История свободы. Россия - [11]
Вышеописанное явление мне хотелось бы назвать «рикошетом» или «эффектом бумеранга». Затрудняюсь сказать, есть ли у него равнозначные параллели в истории: греческий стоицизм, преобразованный римлянами, не вернулся, чтобы преобразовать родной мир Восточного Средиземноморья; не выдерживает критики и мысль о том, что влияние Америки на мир вылилось в повторное завоевание Европы идеями Локка и Монтескье, общим правом и доктринами пуритан. Скорее, на мой взгляд, во взаимодействии России и Запада есть что-то свое, неповторимое, особое, хотя, несомненно, особый эффект от интервенции западных идей в культурно отсталые страны сам по себе не уникален и вполне известен.

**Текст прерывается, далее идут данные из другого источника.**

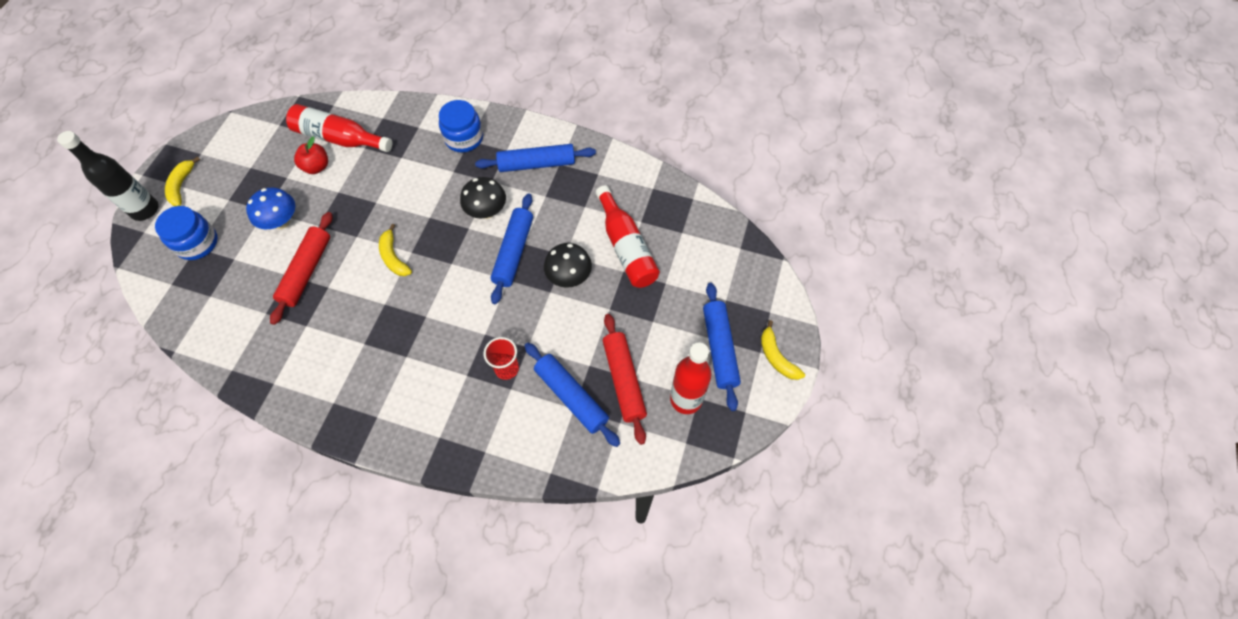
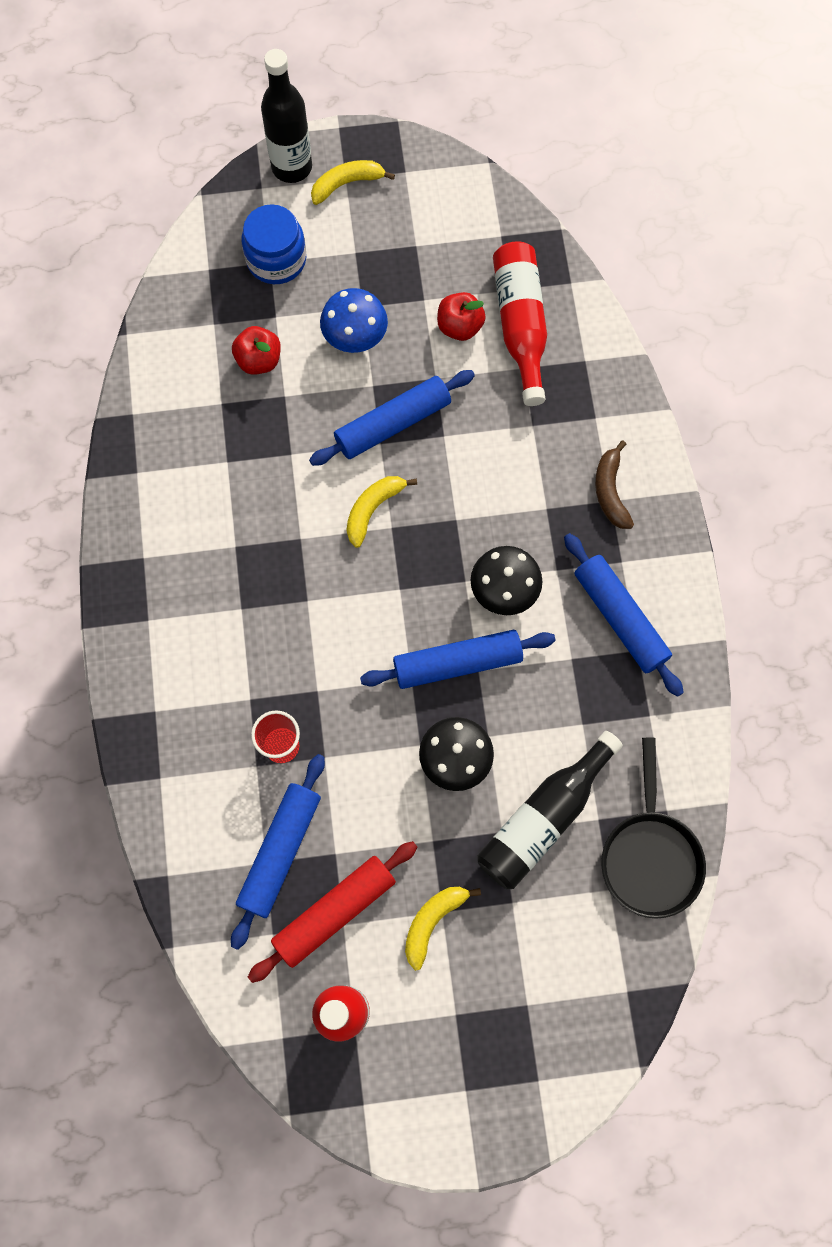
camera: 65 degrees right, 10 degrees up
red rolling pin [270,212,333,325] -> none
blue jar [439,100,483,152] -> brown banana [595,440,634,529]
red bottle [596,185,660,288] -> black bottle [477,731,623,889]
blue rolling pin [703,283,741,411] -> blue rolling pin moved to [309,370,475,466]
yellow banana [761,320,805,380] -> yellow banana moved to [405,887,481,971]
none -> red apple [232,326,281,375]
none -> black pan [601,738,706,919]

Мне хотелось бы рассмотреть одно из проявлений этого эффекта, а именно – феномен обязательств художника, прежде всего литератора, перед обществом, который в России XIX века именовался «направлением», а позднее получил название «engagement» («ангажированность»). Феномен этот сыграл определяющую роль чуть ли не для всех направлений русской мысли и искусства и, сделав их своим проводником, оказал сильнейшее воздействие на весь остальной мир, хотя ныне пик его влияния, возможно, уже в прошлом.

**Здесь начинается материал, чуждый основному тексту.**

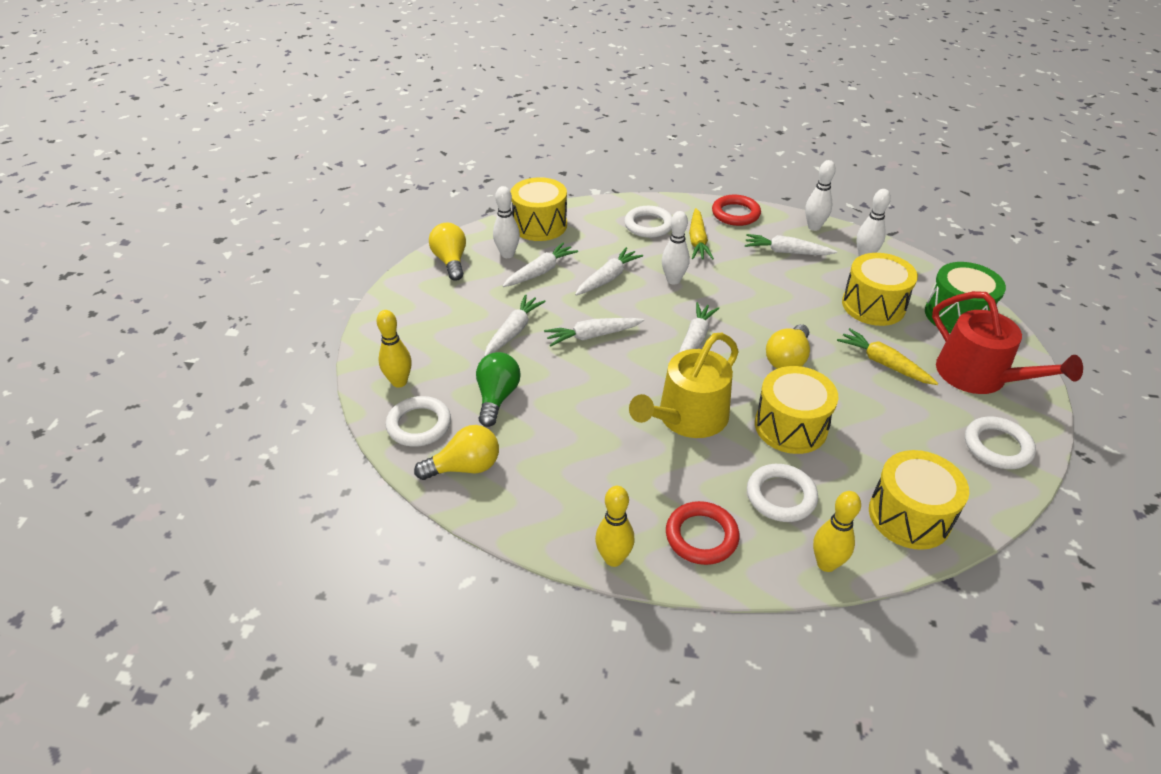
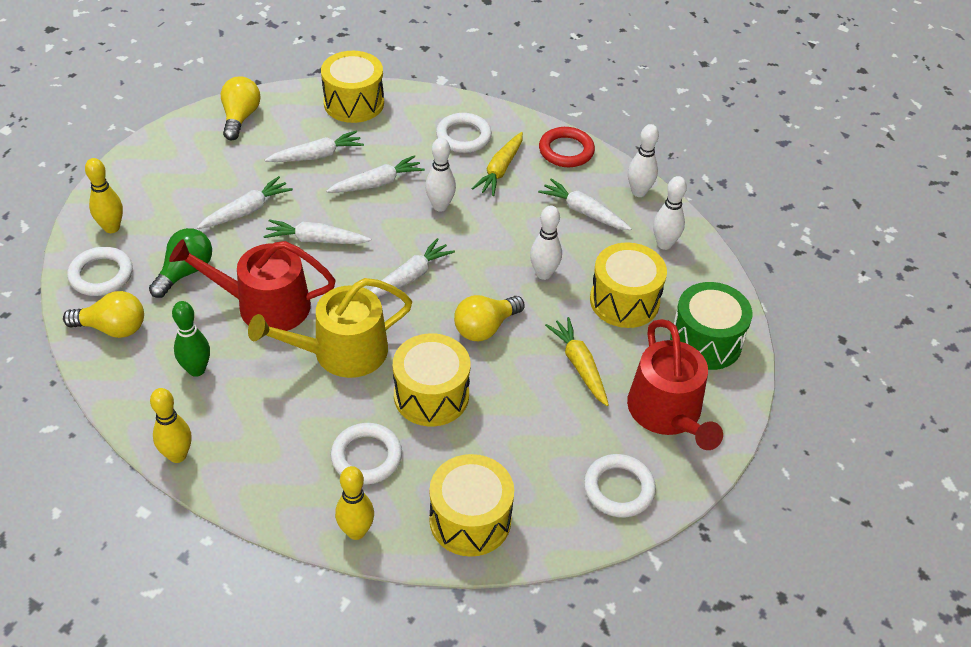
camera: 20 degrees right, 5 degrees up
white bowling pin [493,186,520,258] -> white bowling pin moved to [530,206,562,280]
red ring [666,501,740,565] -> none
none -> red watering can [169,239,336,331]
none -> green bowling pin [172,301,210,377]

Разумеется, сама мысль, что художник несет социальную ответственность – ответственность перед обществом, появилась очень давно. Платон, который, видимо, первым из европейских писателей поднял этот вопрос (как и многие другие из основных вопросов, и доныне будоражащих Запад), считал, что ответ на него очевиден. В диалоге «Ион» поэт – вдохновенный пророк, знающий истину и возглашающий ее под влиянием сверхъестественных сил. В «Государстве» поэт – талантливый лжец, причиняющий вред. И в том, и в другом случае важная роль поэта для социума не отрицается. Позднее, в классическом Средневековье, никто, насколько мне известно, тоже открыто не отрицал и не преуменьшал могущество и ответственность художника. Писатель, а точнее, любой творец, был либо учителем добродетелей, либо одописцем, прославляющим заказчика или правящий режим, либо потешником, который услаждает публику, либо вдохновенным провидцем, либо, в самом худшем случае, ремесленником, сообщающим полезные знания или произносящим полезные слова. Даже в эпоху Ренессанса, которая не была склонна к утилитарным доктринам, самым высоким положением, на какое мог претендовать художник, был статус полубога (sicut deus), поскольку художник творит свой мир рядом с Божьим миром, одушевляет свое творение, вкладывая в него свою творческую душу, как Бог одушевляет реальный мир. Творчество есть чудо, ибо оно – один из способов единения с anima mundi[10], которая, согласно доктрине христианского неоплатонизма, одушевляет вселенную и движет ею. Данте, Тассо, Мильтон в глазах своих почитателей (а возможно, и в своих собственных) были боговдохновенными пророками. В других видели потешников, призванных нас развлекать, – так, вероятно, относились к себе Боккаччо, Рабле, Шекспир. Искусство всегда подчинено какой-то внешней, высшей цели: оно должно сообщать истину, учить, тешить, исцелять, переделывать людей или служить Богу, приукрашивая сотворенную им вселенную и подвигая сердца и умы на исполнение Божьих (или природных) замыслов.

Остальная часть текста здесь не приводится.